_Source data_

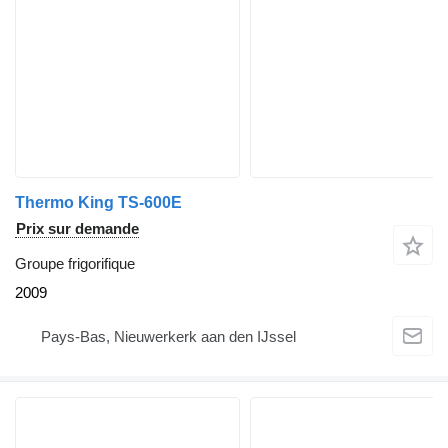
Thermo King TS-600E
Prix sur demande
Groupe frigorifique
2009
Pays-Bas, Nieuwerkerk aan den IJssel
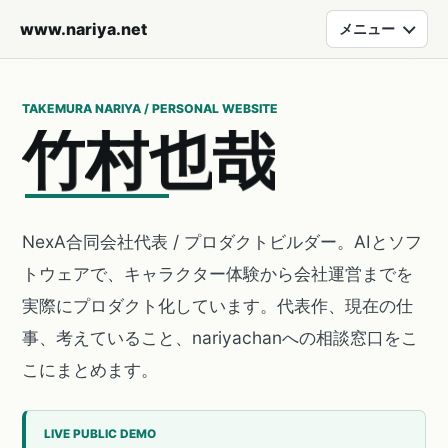
www.nariya.net
メニュー
TAKEMURA NARIYA / PERSONAL WEBSITE
竹
村
也
哉
NexA合同会社代表 / プロダクトビルダー。AIとソフ
トウェアで、キャラクター体験から会社運営までを
実際にプロダクト化しています。代表作、現在の仕
事、考えていること、nariyachanへの相談窓口をこ
こにまとめます。
LIVE PUBLIC DEMO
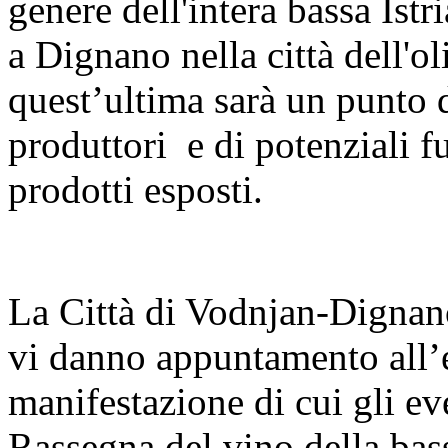
genere dell'intera bassa Ist
a Dignano nella città dell'ol
quest’ultima sarà un punto d
produttori e di potenziali f
prodotti esposti.
La Città di Vodnjan-Dignano
vi danno appuntamento all’e
manifestazione di cui gli ev
Rassegna del vino della bas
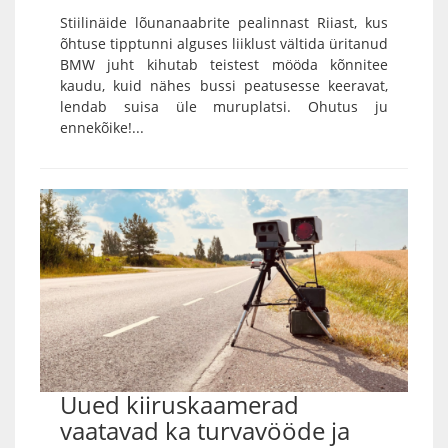
Stiilinäide lõunanaabrite pealinnast Riiast, kus
õhtuse tipptunni alguses liiklust vältida üritanud
BMW juht kihutab teistest mööda kõnnitee
kaudu, kuid nähes bussi peatusesse keeravat,
lendab suisa üle muruplatsi. Ohutus ju
ennekõike!...
Uued kiiruskaamerad
vaatavad ka turvavööde ja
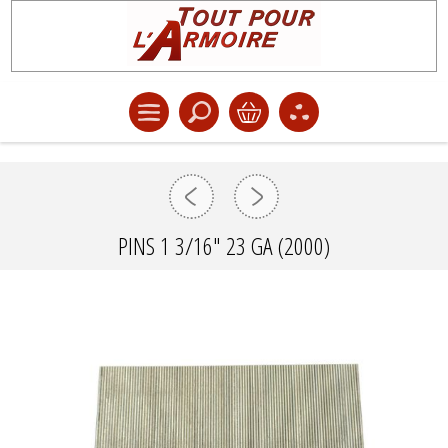
PINS 1 3/16" 23 GA (2000)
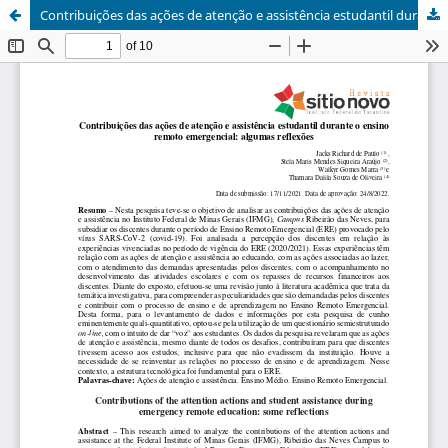
Contribuições das ações de atenção e assistência estudantil durante o ensino remoto emergencial: algumas reflexões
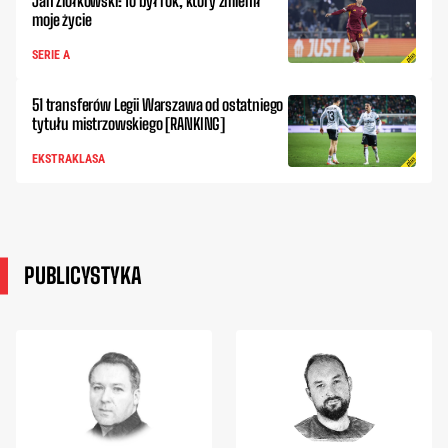
Jan Ziółkowski: To był rok, który zmienił
moje życie
SERIE A
51 transferów Legii Warszawa od ostatniego
tytułu mistrzowskiego [RANKING]
EKSTRAKLASA
PUBLICYSTYKA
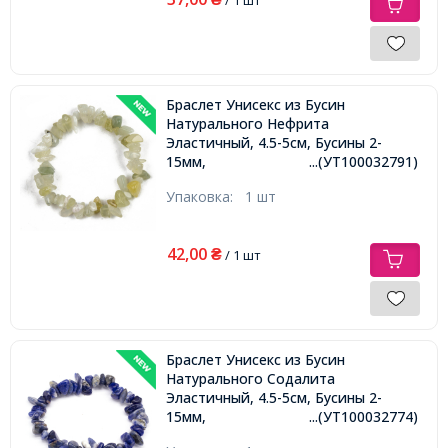
Браслет Унисекс из Бусин
Натурального Нефрита
Эластичный, 4.5-5см, Бусины 2-
15мм,
...(УТ100032791)
Упаковка:
1 шт
42,00
₴
/ 1 шт
Браслет Унисекс из Бусин
Натурального Содалита
Эластичный, 4.5-5см, Бусины 2-
15мм,
...(УТ100032774)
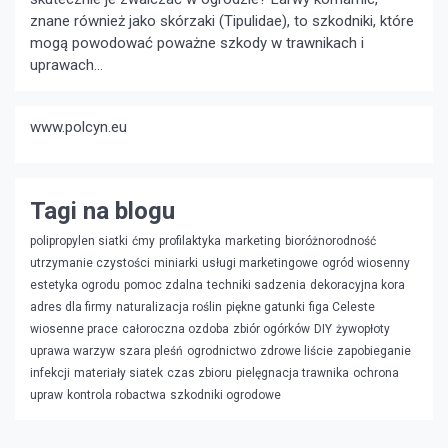
znane również jako skórzaki (Tipulidae), to szkodniki, które
mogą powodować poważne szkody w trawnikach i
uprawach...
www.polcyn.eu
Tagi na blogu
polipropylen siatki
ćmy
profilaktyka
marketing
bioróżnorodność
utrzymanie czystości
miniarki
usługi marketingowe
ogród wiosenny
estetyka ogrodu
pomoc zdalna
techniki sadzenia
dekoracyjna kora
adres dla firmy
naturalizacja roślin
piękne gatunki
figa Celeste
wiosenne prace
całoroczna ozdoba
zbiór ogórków
DIY
żywopłoty
uprawa warzyw
szara pleśń
ogrodnictwo
zdrowe liście
zapobieganie
infekcji
materiały siatek
czas zbioru
pielęgnacja trawnika
ochrona
upraw
kontrola robactwa
szkodniki ogrodowe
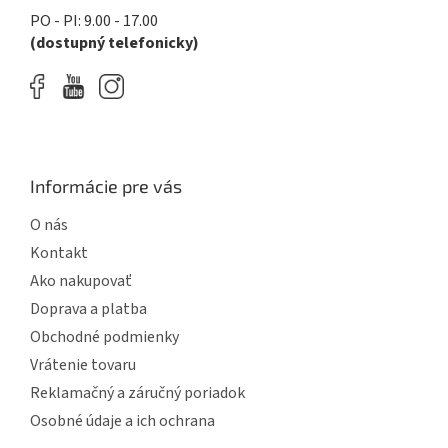
p
PO - PI: 9.00 - 17.00
i
(dostupný telefonicky)
s
u
Informácie pre vás
O nás
Kontakt
Ako nakupovať
Doprava a platba
Obchodné podmienky
Vrátenie tovaru
Reklamačný a záručný poriadok
Osobné údaje a ich ochrana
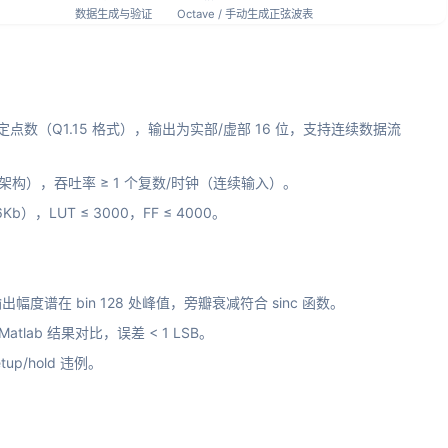
数据生成与验证
Octave / 手动生成正弦波表
符号定点数（Q1.15 格式），输出为实部/虚部 16 位，支持连续数据流
线架构），吞吐率 ≥ 1 个复数/时钟（连续输入）。
6Kb），LUT ≤ 3000，FF ≤ 4000。
幅度谱在 bin 128 处峰值，旁瓣衰减符合 sinc 函数。
atlab 结果对比，误差 < 1 LSB。
up/hold 违例。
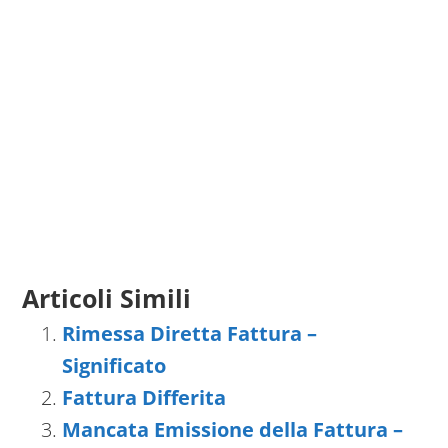
Articoli Simili
Rimessa Diretta Fattura –
Significato
Fattura Differita
Mancata Emissione della Fattura –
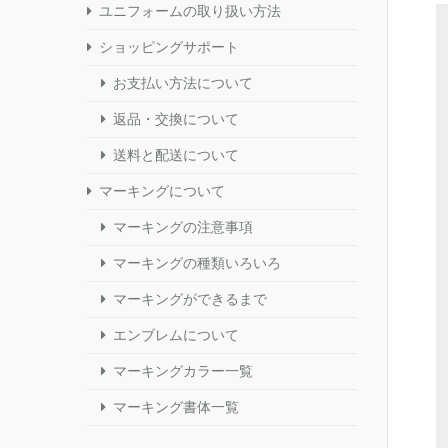
ユニフォームの取り扱い方法
ショッピングサポート
お支払い方法について
返品・交換について
送料と配送について
マーキングについて
マーキングの注意事項
マーキングの種類いろいろ
マーキングができるまで
エンブレムについて
マーキングカラー一覧
マーキング書体一覧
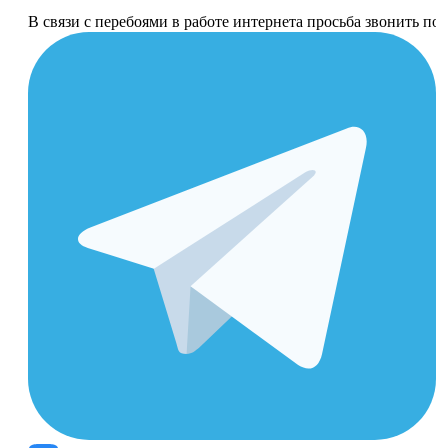
В связи с перебоями в работе интернета просьба звонить п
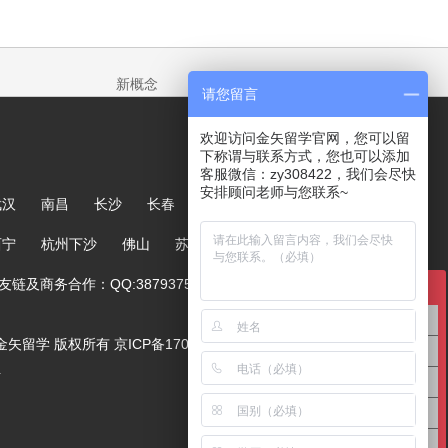
新概念
请您留言
欢迎访问金矢留学官网，您可以留
下称谓与联系方式，您也可以添加
客服微信：zy308422，我们会尽快
安排顾问老师与您联系~
武汉
南昌
长沙
长春
哈尔滨
大连
郑州
西宁
杭州下沙
佛山
苏州
链及商务合作：QQ:387937567
在线咨询
英国留学咨询
ved. 金矢留学 版权所有
京ICP备17005244号-1
澳洲留学咨询
号
美国留学咨询
亚洲留学咨询
欧洲留学咨询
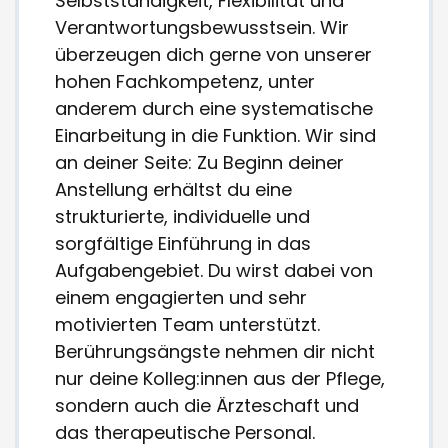
Selbstständigkeit, Flexibilität und
Verantwortungsbewusstsein. Wir
überzeugen dich gerne von unserer
hohen Fachkompetenz, unter
anderem durch eine systematische
Einarbeitung in die Funktion. Wir sind
an deiner Seite: Zu Beginn deiner
Anstellung erhältst du eine
strukturierte, individuelle und
sorgfältige Einführung in das
Aufgabengebiet. Du wirst dabei von
einem engagierten und sehr
motivierten Team unterstützt.
Berührungsängste nehmen dir nicht
nur deine Kolleg:innen aus der Pflege,
sondern auch die Ärzteschaft und
das therapeutische Personal.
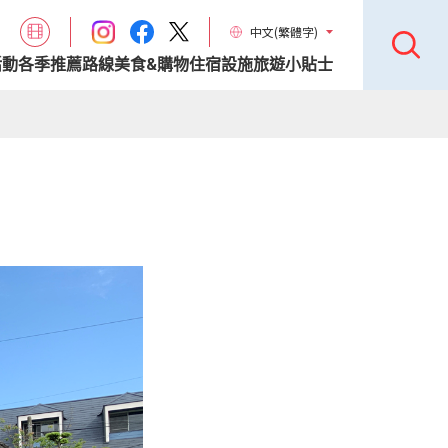
中文(繁體字)
活動
各季推薦路線
美食&購物
住宿設施
旅遊小貼士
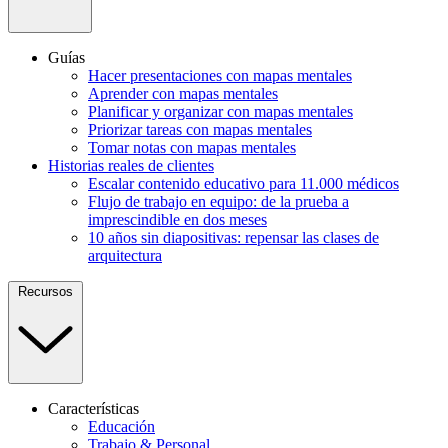
Guías
Hacer presentaciones con mapas mentales
Aprender con mapas mentales
Planificar y organizar con mapas mentales
Priorizar tareas con mapas mentales
Tomar notas con mapas mentales
Historias reales de clientes
Escalar contenido educativo para 11.000 médicos
Flujo de trabajo en equipo: de la prueba a
imprescindible en dos meses
10 años sin diapositivas: repensar las clases de
arquitectura
Recursos
Características
Educación
Trabajo & Personal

_Brief_
Set down the entries exactly as they appear, with every picture left out.

_Response_
Thermo King TS-600E
Prix sur demande
Groupe frigorifique
2009
Pays-Bas, Nieuwerkerk aan den IJssel
www.nariya.net
メニュー
TAKEMURA NARIYA / PERSONAL WEBSITE
竹
村
也
哉
NexA合同会社代表 / プロダクトビルダー。AIとソフ
トウェアで、キャラクター体験から会社運営までを
実際にプロダクト化しています。代表作、現在の仕
事、考えていること、nariyachanへの相談窓口をこ
こにまとめます。
LIVE PUBLIC DEMO
genere dell'intera bassa Ist
a Dignano nella città dell'ol
quest’ultima sarà un punto d
produttori e di potenziali f
prodotti esposti.
La Città di Vodnjan-Dignano
vi danno appuntamento all’e
manifestazione di cui gli ev
Rassegna del vino della bas
Stiilinäide lõunanaabrite pealinnast Riiast, kus
õhtuse tipptunni alguses liiklust vältida üritanud
BMW juht kihutab teistest mööda kõnnitee
kaudu, kuid nähes bussi peatusesse keeravat,
lendab suisa üle muruplatsi. Ohutus ju
ennekõike!...
Uued kiiruskaamerad
vaatavad ka turvavööde ja
PINS 1 3/16" 23 GA (2000)
Contribuições das ações de atenção e assistência estudantil durante o ensino remoto emergencial: algumas reflexões
Jan Ziółkowski: To był rok, który zmienił
moje życie
SERIE A
51 transferów Legii Warszawa od ostatniego
tytułu mistrzowskiego [RANKING]
EKSTRAKLASA
PUBLICYSTYKA
Браслет Унисекс из Бусин
Натурального Нефрита
Эластичный, 4.5-5см, Бусины 2-
15мм,
...(УТ100032791)
Упаковка:
1 шт
42,00
₴
/ 1 шт
Браслет Унисекс из Бусин
Натурального Содалита
Эластичный, 4.5-5см, Бусины 2-
15мм,
...(УТ100032774)
znane również jako skórzaki (Tipulidae), to szkodniki, które
mogą powodować poważne szkody w trawnikach i
uprawach...
www.polcyn.eu
Tagi na blogu
polipropylen siatki
ćmy
profilaktyka
marketing
bioróżnorodność
utrzymanie czystości
miniarki
usługi marketingowe
ogród wiosenny
estetyka ogrodu
pomoc zdalna
techniki sadzenia
dekoracyjna kora
adres dla firmy
naturalizacja roślin
piękne gatunki
figa Celeste
wiosenne prace
całoroczna ozdoba
zbiór ogórków
DIY
żywopłoty
uprawa warzyw
szara pleśń
ogrodnictwo
zdrowe liście
zapobieganie
infekcji
materiały siatek
czas zbioru
pielęgnacja trawnika
ochrona
upraw
kontrola robactwa
szkodniki ogrodowe
p
PO - PI: 9.00 - 17.00
i
(dostupný telefonicky)
s
u
Informácie pre vás
O nás
Kontakt
Ako nakupovať
Doprava a platba
Obchodné podmienky
Vrátenie tovaru
Reklamačný a záručný poriadok
Osobné údaje a ich ochrana
数据生成与验证
Octave / 手动生成正弦波表
符号定点数（Q1.15 格式），输出为实部/虚部 16 位，支持连续数据流
线架构），吞吐率 ≥ 1 个复数/时钟（连续输入）。
6Kb），LUT ≤ 3000，FF ≤ 4000。
幅度谱在 bin 128 处峰值，旁瓣衰减符合 sinc 函数。
atlab 结果对比，误差 < 1 LSB。
up/hold 违例。
Articoli Simili
Rimessa Diretta Fattura –
Significato
Fattura Differita
Mancata Emissione della Fattura –
ユニフォームの取り扱い方法
ショッピングサポート
お支払い方法について
返品・交換について
送料と配送について
マーキングについて
マーキングの注意事項
マーキングの種類いろいろ
マーキングができるまで
エンブレムについて
マーキングカラー一覧
マーキング書体一覧
В связи с перебоями в работе интернета просьба звонить п
新概念
请您留言
欢迎访问金矢留学官网，您可以留
下称谓与联系方式，您也可以添加
客服微信：zy308422，我们会尽快
安排顾问老师与您联系~
武汉
南昌
长沙
长春
哈尔滨
大连
郑州
西宁
杭州下沙
佛山
苏州
链及商务合作：QQ:387937567
在线咨询
英国留学咨询
ved. 金矢留学 版权所有
京ICP备17005244号-1
澳洲留学咨询
号
美国留学咨询
亚洲留学咨询
欧洲留学咨询
Selbstständigkeit, Flexibilität und
Verantwortungsbewusstsein. Wir
überzeugen dich gerne von unserer
hohen Fachkompetenz, unter
anderem durch eine systematische
Einarbeitung in die Funktion. Wir sind
an deiner Seite: Zu Beginn deiner
Anstellung erhältst du eine
strukturierte, individuelle und
sorgfältige Einführung in das
Aufgabengebiet. Du wirst dabei von
einem engagierten und sehr
motivierten Team unterstützt.
Berührungsängste nehmen dir nicht
nur deine Kolleg:innen aus der Pflege,
sondern auch die Ärzteschaft und
das therapeutische Personal.
中文(繁體字)
活動
各季推薦路線
美食&購物
住宿設施
旅遊小貼士
Guías
Hacer presentaciones con mapas mentales
Aprender con mapas mentales
Planificar y organizar con mapas mentales
Priorizar tareas con mapas mentales
Tomar notas con mapas mentales
Historias reales de clientes
Escalar contenido educativo para 11.000 médicos
Flujo de trabajo en equipo: de la prueba a
imprescindible en dos meses
10 años sin diapositivas: repensar las clases de
arquitectura
Recursos
Características
Educación
Trabajo & Personal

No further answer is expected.